Professional flight training is not for everyone, of course, and natural smarts will only carry students so far in the program.
"The No. 1 thing you absolutely need is drive," Fuller said. "If you're the type of student who's half-assed about attending class, don't do all the homework and are only vaguely interested, that's not gonna fly."
Graduate Garrett Tilton, from Grantham, N.H., agreed. He pointed out that the combined expenses of tuition, FAA certifications and flight hours means that a four-year aviation degree from Vermont Tech can quickly add up to at least $100,000. "If you're going to come here and not try your best to be one of those top five students," he said, "then you're wasting your time."
All of Vermont Tech's students graduate with a four-year degree as well as the skills needed for careers as professional airline pilots. Among the most coveted and highest-paying jobs, Guillian said, are with legacy carriers such as American, United and Delta, whose starting salaries begin in the $50,000 to $60,000 range. Over a pilot's career, she said, the major airlines will contribute as much as $4 million into a pilot's 401(k) retirement fund. Understandably, those are competitive slots and usually require a stint with a regional carrier first. But Guillian insisted that all her graduating students are qualified to land those positions.
That said, she pointed out that there are "gateways and pathways" to other aviation careers, such as piloting aircraft for federal or state governments, corporate fleets, and even the military.
While still a student, Heiam flew the State of Vermont's official airplane, which occasionally transports the governor. During her summer breaks, she also piloted surveillance aircraft for the U.S. Forest Service as they scouted the national forests for diseased trees. Heiam, who was certified as a flight instructor in her junior year, is staying on at Vermont Tech to teach classes next fall.
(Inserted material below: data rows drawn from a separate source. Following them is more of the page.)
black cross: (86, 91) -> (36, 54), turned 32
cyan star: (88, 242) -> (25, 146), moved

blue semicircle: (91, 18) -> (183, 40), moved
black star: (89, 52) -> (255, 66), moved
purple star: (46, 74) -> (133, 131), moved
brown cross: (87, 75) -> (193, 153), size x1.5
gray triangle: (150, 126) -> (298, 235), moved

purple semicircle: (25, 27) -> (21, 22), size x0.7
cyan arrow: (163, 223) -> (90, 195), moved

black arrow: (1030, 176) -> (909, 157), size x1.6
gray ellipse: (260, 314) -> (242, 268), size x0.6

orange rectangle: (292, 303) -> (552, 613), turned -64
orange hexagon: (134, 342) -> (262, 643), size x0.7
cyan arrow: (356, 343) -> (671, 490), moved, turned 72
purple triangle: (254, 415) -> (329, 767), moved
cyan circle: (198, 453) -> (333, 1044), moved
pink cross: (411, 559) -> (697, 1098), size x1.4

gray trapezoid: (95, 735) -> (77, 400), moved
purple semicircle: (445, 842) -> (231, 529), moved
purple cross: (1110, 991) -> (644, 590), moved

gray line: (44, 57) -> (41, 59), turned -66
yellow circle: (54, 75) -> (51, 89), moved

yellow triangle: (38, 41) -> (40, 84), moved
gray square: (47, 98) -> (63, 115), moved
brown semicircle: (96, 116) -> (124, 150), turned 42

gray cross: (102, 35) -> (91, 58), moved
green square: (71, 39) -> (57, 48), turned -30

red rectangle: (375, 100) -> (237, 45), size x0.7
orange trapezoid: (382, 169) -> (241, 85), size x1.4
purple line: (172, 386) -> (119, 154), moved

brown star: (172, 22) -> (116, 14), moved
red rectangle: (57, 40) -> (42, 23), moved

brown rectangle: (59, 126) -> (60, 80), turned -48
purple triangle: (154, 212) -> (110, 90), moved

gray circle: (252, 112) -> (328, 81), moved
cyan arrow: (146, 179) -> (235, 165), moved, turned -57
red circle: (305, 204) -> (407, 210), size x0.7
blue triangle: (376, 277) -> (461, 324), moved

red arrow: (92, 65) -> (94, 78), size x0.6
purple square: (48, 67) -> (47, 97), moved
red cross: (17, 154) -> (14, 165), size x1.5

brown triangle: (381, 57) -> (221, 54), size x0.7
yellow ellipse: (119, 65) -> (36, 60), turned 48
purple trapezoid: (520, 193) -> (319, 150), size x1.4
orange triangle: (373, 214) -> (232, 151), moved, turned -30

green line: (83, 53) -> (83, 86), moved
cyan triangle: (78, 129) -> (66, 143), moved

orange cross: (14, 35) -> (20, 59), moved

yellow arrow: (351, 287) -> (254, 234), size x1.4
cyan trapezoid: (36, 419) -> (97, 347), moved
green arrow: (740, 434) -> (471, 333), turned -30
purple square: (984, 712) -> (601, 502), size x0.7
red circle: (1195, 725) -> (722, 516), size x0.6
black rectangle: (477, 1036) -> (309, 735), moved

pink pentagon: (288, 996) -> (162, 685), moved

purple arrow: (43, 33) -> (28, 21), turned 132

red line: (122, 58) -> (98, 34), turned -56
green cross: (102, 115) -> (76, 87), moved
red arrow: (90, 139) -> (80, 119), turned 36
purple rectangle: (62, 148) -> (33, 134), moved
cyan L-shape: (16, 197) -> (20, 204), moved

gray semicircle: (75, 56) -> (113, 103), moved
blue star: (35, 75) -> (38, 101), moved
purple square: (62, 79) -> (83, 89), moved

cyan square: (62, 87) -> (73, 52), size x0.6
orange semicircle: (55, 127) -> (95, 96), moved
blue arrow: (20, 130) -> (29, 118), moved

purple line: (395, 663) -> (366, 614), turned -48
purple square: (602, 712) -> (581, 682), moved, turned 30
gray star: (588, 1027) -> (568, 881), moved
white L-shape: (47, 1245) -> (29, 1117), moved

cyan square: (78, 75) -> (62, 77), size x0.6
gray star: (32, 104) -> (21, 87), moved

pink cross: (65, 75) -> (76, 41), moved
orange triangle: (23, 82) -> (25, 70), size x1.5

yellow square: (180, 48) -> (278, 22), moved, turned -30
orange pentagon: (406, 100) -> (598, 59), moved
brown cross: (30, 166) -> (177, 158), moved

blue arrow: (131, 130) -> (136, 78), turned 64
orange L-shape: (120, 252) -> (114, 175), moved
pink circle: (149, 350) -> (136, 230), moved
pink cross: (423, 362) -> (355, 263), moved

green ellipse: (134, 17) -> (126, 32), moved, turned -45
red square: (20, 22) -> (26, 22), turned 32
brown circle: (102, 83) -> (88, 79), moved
As for Tilton, he got a job in Lebanon, N.H., flying corporate planes for an insurance company well before graduation. "It started as an internship, and they needed a sixth pilot," said the 22-year-old. "Now I'm a contract pilot for them."
Being so new, Vermont Tech's pilot program has just 50 to 60 students, but it's likely to grow in the coming years. Smith said he hopes to eventually expand the offerings to include aviation management, dispatching and maintenance. All of those fields will be in high demand, he said, and can also serve as backup careers for pilots in the event that a medical condition grounds them from flying professionally.
"We're still small," Smith said, "but we get the kind of people who really want to be here. And, when they graduate, they'll have incredible credentials."
That much was obvious as Fuller piloted us back to Burlington International, gently eased the Cessna down on the runway, then taxied back to the flight school. Once he'd cut the engine, Guillian, who was waiting for us on the tarmac, opened my door and asked how the flight went.
"Great," I told her.
"That's one of the best things about being a flight instructor," she said. "You get people at the best part of their day."